* Start Text provided *
Section 1031 “like-kind” exchanges have long been a useful tool for family and closely held business planning. For example, business enterprises have been able to exchange commercial or industrial buildings for larger facilities without incurring current tax liability. Similarly, individuals who have owned and operated rental property but no longer are able or wish to manage such property have utilized Section 1031 to exchange their property for “net leased” replacement property, thereby obtaining a dependable stream of rental income and deferring taxation of gain on their original property. Section 1031 exchanges have sometimes facilitated avoiding taxation of such gains altogether by holding the replacement property until death, because family members inheriting such property receive a “stepped-up” basis under current law.

Prior to 2018, Section 1031 exchanges were available for a broad range of property held for business use or as an investment. The 2017 Tax Cuts and Jobs Act limited those exchanges to real property. Because of various requirements and complexity associated with Section 1031 exchanges, they are often economical only for property with substantial built-in gain.
* End Text provided *
--- Short exercise 1 ---
Answer these from the passage on Section 1031 exchanges:
(a) Which law limited Section 1031 exchanges to real property?
(b) What kind of basis do family members who inherit replacement property receive under current law?
(c) For what kind of property are Section 1031 exchanges often economical?
--- Short exercise 2 ---
Repeat word for word the portion of the passage on Section 1031 exchanges from "Prior to 2018, Section" to "substantial built-in gain.".
* Start Stored rows *
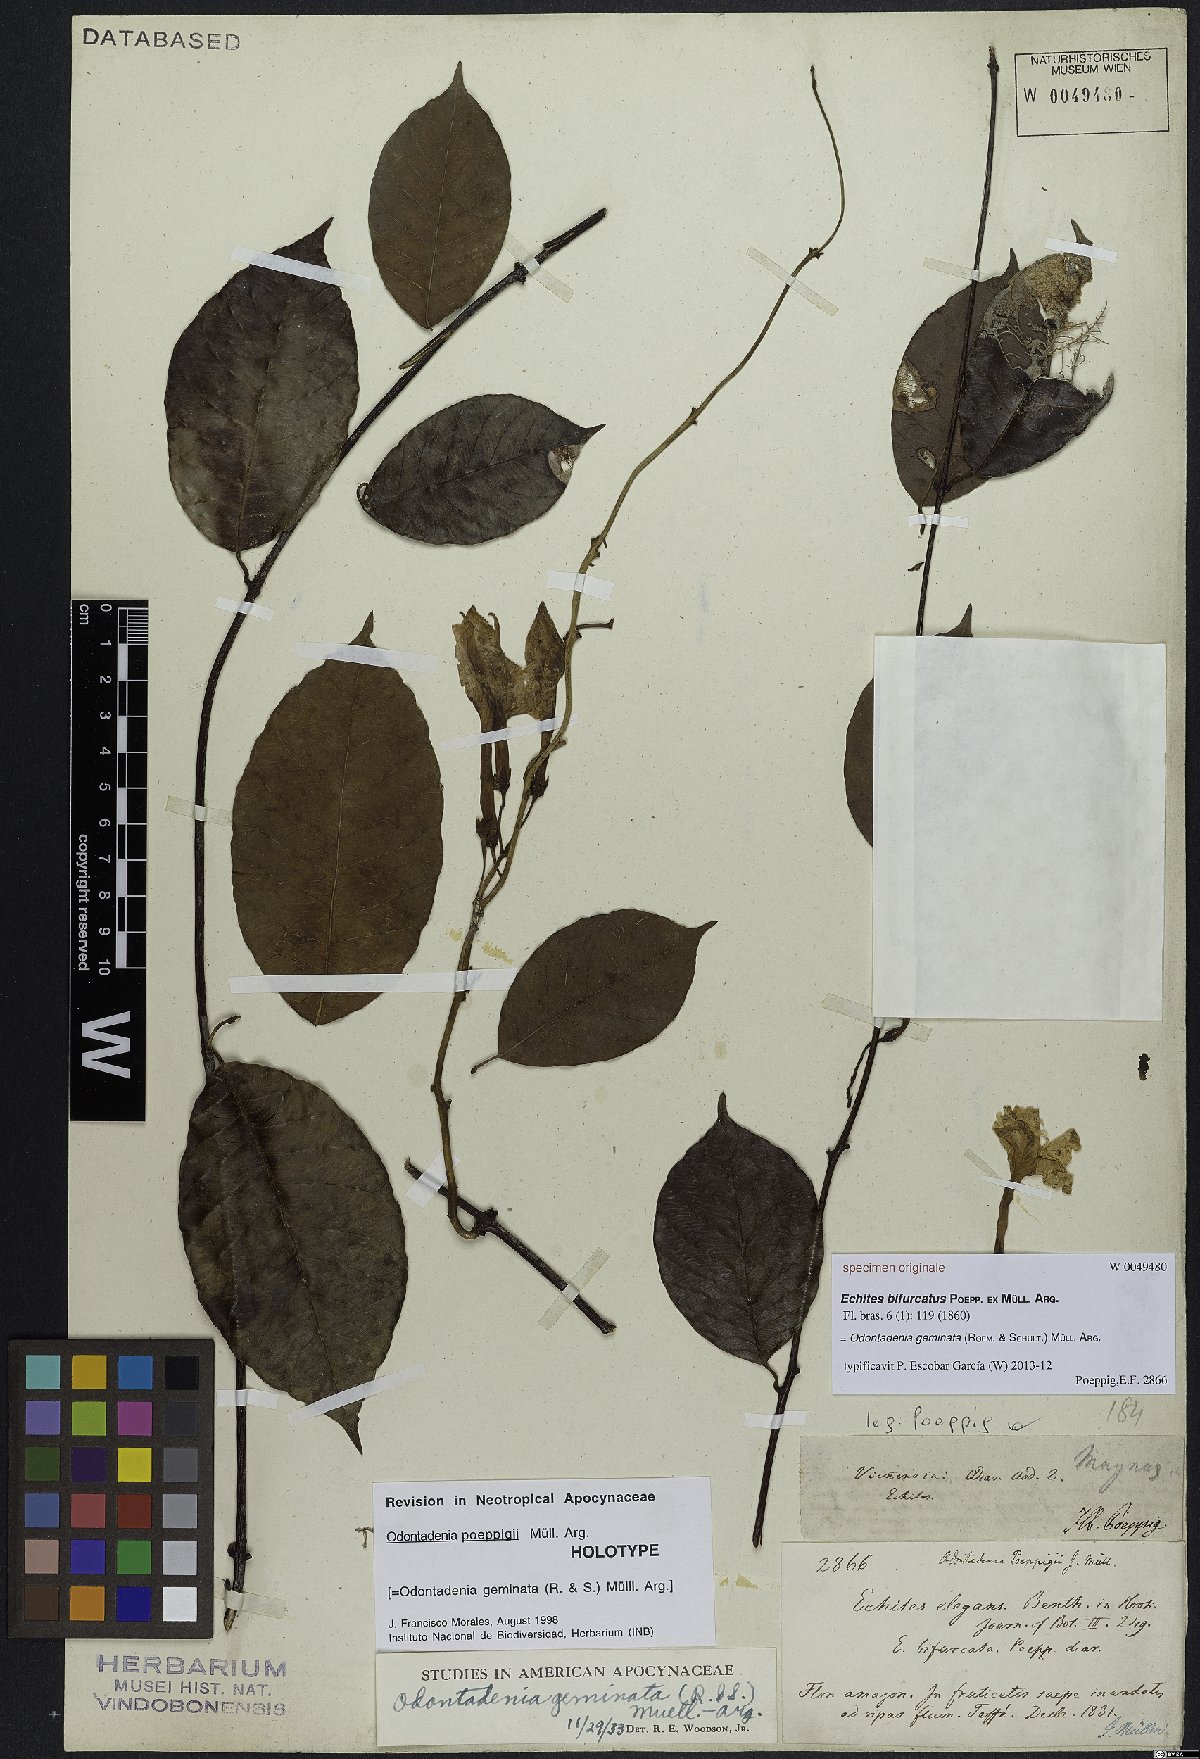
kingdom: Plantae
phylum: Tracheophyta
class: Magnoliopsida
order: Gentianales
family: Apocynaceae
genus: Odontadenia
* End Stored rows *
--- Finished answer 1 ---
(a) The 2017 Tax Cuts and Jobs Act.
(b) A "stepped-up" basis.
(c) Property with substantial built-in gain.

--- Finished answer 2 ---
Prior to 2018, Section 1031 exchanges were available for a broad range of property held for business use or as an investment. The 2017 Tax Cuts and Jobs Act limited those exchanges to real property. Because of various requirements and complexity associated with Section 1031 exchanges, they are often economical only for property with substantial built-in gain.